The History of the Fire Mark

Following the Great Fire of London on September 2, 1666, Fire Insurance Companies began to provide their policy holders with metal plaques that were to be affixed to insured businesses and homes. They were widely used in the eighteenth and nineteenth century before municipal fire services were formed. These plaques, cast from iron or hammered from lead, became known as fire marks. The first to use a fire mark was the Sun Fire Office, which was established in 1710. 


In both England and America, the fire mark became a symbol of protection, as it gave visual evidence that a structure was insured and identified the insuring company. Some fire brigades offered their services through paid subscriptions and issued their own identifying fire marks. 

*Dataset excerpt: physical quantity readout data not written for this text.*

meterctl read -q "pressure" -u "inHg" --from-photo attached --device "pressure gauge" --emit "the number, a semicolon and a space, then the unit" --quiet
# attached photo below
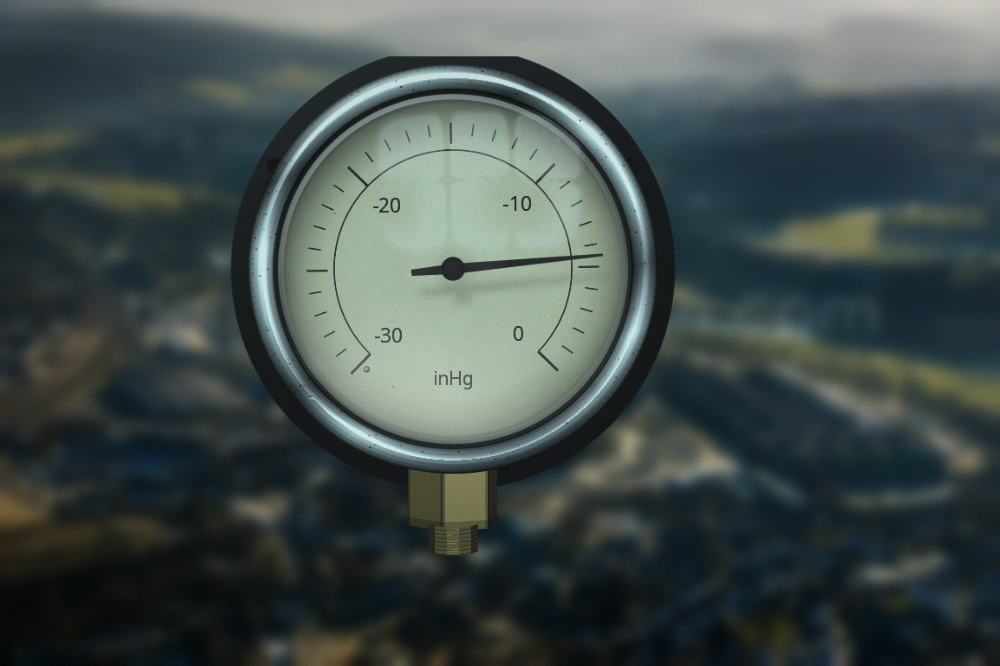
-5.5; inHg
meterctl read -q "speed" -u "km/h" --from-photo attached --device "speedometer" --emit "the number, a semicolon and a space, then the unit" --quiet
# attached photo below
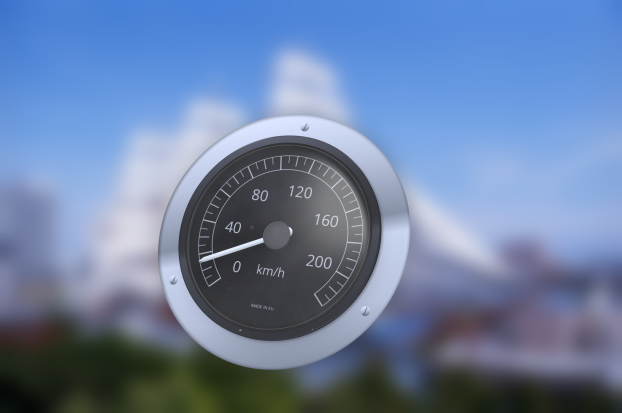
15; km/h
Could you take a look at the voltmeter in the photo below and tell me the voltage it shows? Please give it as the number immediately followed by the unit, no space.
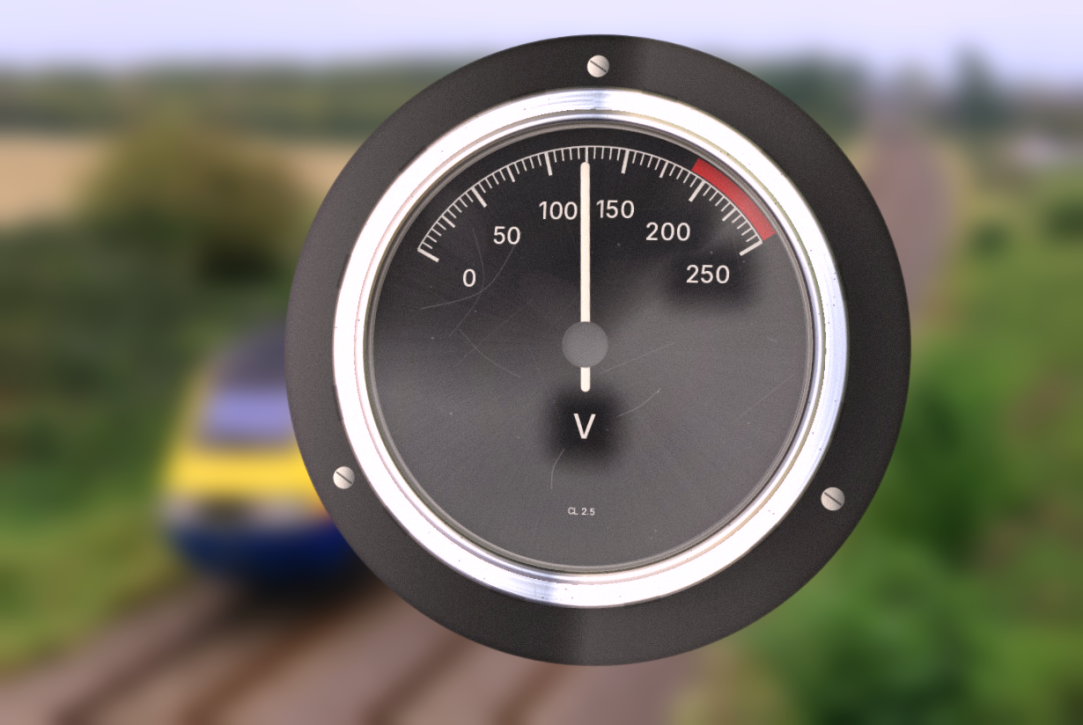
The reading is 125V
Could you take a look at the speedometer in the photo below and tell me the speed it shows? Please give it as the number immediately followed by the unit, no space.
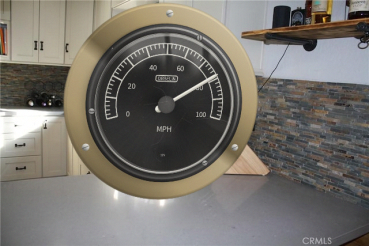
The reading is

Following an alarm, it was not uncommon for the first responding brigade, not seeing its own mark or that of an associate insurance company, to leave a fire, letting it burn until the proper brigade arrived. Some insurers would pay a fire brigade based on how much of the structure was saved. If such a company’s fire mark was displayed and they were known to pay well, the responding fire brigade would work extra hard to douse the flames. If a building did not have a fire mark the owner would indeed be in a difficult bargaining position when a fire brigade answered their alarm.  


British fire marks 

For most of the 18th century, each insurance company maintained its own fire brigade, which extinguished fires in those buildings insured by the company and, in return for a fee to be paid later, in buildings insured by other companies. By 1825, fire marks served more as advertisements than as useful identifying marks; some insurance companies no longer issued fire marks, and those that did sometimes left them up after a policy had expired. Successive combinations of fire brigades led to virtually the entire city of London being put under the protection of the London Fire Establishment, which fought not only the fires of policy holders but those of nonsubscribers, the reason being that fires in uninsured buildings could rapidly spread to insured buildings. 


American Fire Mark 

Fire Insurance has over 200 years of history in America. The early fire marks of Benjamin Franklin’s time can still be seen on some Philadelphia buildings as well as in other older American cities. Subscribers paid firefighting companies in advance for fire protection and in exchange would receive a fire mark to attach to their building. The payments for the fire marks supported the firefighting companies. Volunteer Fire Departments were also common in the United States, and some fire insurers contributed money to these departments and awarded bonuses to the first fire engine arriving at the scene of a fire.